»»

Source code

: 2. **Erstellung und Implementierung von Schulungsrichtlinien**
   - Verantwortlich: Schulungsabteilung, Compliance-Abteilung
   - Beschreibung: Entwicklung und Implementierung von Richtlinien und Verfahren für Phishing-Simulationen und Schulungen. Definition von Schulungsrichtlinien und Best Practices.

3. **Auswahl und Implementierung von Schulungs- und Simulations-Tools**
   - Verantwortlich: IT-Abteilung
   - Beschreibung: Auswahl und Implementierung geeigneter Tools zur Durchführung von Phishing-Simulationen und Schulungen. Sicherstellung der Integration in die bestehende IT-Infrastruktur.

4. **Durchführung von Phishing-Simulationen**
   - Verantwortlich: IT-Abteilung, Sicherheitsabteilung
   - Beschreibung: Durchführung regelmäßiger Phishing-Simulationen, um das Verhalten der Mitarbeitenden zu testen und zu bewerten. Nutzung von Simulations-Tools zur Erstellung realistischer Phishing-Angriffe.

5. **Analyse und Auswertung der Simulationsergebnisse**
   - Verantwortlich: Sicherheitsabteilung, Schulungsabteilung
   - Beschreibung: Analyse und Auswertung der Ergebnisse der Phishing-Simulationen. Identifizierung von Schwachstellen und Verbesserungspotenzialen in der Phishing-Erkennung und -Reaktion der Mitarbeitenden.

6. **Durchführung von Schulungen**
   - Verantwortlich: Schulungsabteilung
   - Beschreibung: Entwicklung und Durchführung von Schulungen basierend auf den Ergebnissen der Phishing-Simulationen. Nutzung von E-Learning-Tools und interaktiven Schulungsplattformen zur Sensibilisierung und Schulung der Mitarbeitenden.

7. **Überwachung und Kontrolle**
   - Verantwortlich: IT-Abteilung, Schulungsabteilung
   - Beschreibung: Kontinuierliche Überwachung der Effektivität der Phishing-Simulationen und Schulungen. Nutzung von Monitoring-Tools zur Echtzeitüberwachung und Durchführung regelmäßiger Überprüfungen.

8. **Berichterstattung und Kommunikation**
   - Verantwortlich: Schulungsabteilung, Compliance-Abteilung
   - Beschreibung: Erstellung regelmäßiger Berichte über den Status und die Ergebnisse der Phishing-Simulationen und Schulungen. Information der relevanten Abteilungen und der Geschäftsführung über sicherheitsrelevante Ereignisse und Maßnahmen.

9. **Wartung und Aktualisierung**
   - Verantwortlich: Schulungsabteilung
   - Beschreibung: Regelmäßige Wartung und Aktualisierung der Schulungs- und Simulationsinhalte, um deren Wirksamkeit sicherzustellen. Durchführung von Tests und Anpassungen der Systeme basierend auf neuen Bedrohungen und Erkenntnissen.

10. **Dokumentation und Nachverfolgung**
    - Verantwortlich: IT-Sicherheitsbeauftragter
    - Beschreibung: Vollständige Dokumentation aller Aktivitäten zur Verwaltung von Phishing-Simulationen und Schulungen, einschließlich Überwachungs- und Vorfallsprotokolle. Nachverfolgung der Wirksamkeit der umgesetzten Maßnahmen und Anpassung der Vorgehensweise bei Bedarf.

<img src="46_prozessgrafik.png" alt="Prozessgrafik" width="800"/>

««

__Goal of the exercise__: The answer must be every line of the entries that includes the word "Sicherheitsabteilung".

__The completed task__:
   - Verantwortlich: IT-Abteilung, Sicherheitsabteilung
   - Verantwortlich: Sicherheitsabteilung, Schulungsabteilung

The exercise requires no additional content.